The Cao Dai Eye in Tân Ba

In the center of the living room, where the television would be in an American home, the old man had a shrine with a picture of a big eye in the center.

This reminded me vaguely of the CBS television eye, but actually it was a depiction of the “One All-Encompassing Eye”, a symbol of the Cao Dai religion.

Every evening the old man came to me and asked who exactly would be sleeping in the house that night. At first I thought he was spying on us for the Viet Cong, but it later turned out that he just wanted to light the correct number of incense sticks on his altar, one for each person in the house.

I’m not even sure he knew who the Viet Cong were. When there was an attack one night he came in yelling “Viet Minh! Viet Minh!” — which we all thought was rather quaint since the Viet Minh were the ones who had defeated the French in 1954, but their role had long since been taken over by the National Liberation Front a.k.a. Viet Cong.

The three saints of Cao Dai

In his house the old man had a poster showing the Three Saints of Cao Dai signing a covenant between God and humanity. I was happy to see that the poster was still there, in the same place, when I returned thirty years later.

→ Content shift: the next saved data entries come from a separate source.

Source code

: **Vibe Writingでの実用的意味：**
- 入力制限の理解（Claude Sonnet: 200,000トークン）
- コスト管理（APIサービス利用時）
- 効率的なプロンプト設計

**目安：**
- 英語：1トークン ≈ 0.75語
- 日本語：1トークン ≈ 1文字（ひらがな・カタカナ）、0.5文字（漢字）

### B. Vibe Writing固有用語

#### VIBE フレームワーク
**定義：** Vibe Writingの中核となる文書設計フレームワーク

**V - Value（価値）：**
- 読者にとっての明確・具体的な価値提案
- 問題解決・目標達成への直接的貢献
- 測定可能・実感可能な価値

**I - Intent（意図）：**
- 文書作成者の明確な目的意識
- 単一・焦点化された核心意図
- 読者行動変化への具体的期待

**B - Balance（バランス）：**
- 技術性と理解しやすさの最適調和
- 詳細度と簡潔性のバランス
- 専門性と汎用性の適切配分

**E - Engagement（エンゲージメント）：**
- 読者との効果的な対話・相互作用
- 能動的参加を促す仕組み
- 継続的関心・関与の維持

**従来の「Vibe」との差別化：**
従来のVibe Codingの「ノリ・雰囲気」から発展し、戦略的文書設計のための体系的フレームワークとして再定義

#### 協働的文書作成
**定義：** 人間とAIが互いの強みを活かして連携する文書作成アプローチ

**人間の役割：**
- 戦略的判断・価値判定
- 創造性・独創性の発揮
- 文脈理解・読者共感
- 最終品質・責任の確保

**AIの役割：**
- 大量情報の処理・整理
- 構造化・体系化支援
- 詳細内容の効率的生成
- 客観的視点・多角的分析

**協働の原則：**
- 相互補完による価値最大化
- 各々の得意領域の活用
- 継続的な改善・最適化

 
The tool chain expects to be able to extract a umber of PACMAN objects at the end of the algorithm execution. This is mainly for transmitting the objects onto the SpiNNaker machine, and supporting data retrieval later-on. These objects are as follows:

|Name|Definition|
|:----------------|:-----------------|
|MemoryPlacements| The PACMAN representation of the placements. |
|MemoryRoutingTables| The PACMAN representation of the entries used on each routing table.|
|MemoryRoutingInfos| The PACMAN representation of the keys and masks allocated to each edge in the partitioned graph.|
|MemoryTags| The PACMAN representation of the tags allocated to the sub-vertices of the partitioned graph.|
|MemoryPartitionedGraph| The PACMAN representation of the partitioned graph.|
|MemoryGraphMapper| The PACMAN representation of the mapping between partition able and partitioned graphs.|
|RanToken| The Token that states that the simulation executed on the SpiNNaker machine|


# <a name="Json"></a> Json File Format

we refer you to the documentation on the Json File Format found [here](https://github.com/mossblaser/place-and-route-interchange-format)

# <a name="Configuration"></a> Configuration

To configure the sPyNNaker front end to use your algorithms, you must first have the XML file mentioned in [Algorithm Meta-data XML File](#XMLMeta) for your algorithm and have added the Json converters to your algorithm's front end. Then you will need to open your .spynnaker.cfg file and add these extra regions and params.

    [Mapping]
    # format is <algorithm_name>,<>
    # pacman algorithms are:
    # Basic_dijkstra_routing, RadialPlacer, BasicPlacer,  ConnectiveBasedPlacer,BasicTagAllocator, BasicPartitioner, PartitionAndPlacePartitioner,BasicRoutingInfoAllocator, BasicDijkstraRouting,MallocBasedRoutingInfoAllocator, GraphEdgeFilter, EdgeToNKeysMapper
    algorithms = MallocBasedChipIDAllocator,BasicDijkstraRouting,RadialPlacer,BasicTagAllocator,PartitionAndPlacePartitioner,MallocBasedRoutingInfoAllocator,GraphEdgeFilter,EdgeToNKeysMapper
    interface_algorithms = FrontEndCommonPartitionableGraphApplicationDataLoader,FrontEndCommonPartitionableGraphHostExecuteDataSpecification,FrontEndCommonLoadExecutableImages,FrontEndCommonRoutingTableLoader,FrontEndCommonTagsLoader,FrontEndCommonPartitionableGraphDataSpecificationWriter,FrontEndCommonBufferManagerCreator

The French words on the poster mean: God and Humanity, Love and Justice. And I assume the Chinese characters mean the same.

The Three Saints are, from left to right: the Chinese revolutionary and political leader Sun Yat-sen (1866-1925), the French author Victor Hugo (1802-1885) and the Vietnamese poet Nguyn Bnh Khiêm (1491–1585).

Cao Dai is a religion that was founded in 1926 in Tay Ninh, Vietnam, as “a universal faith with the principle that all religions have one same divine origin, which is God, or Allah, or the Tao, or the Nothingness, one same ethic based on LOVE and JUSTICE, and are just different manifestations of one same TRUTH.” 

In 1964 the old man lent me a book about Cao Dai in French and Vietnamese, so by reading the French side I learned a bit about his religion.

In the house in Tan Ba (photo 1995)

My impression was that most of the people in Tan Ba were Buddhists and only a minority were Cao Dai, but I never found out for sure.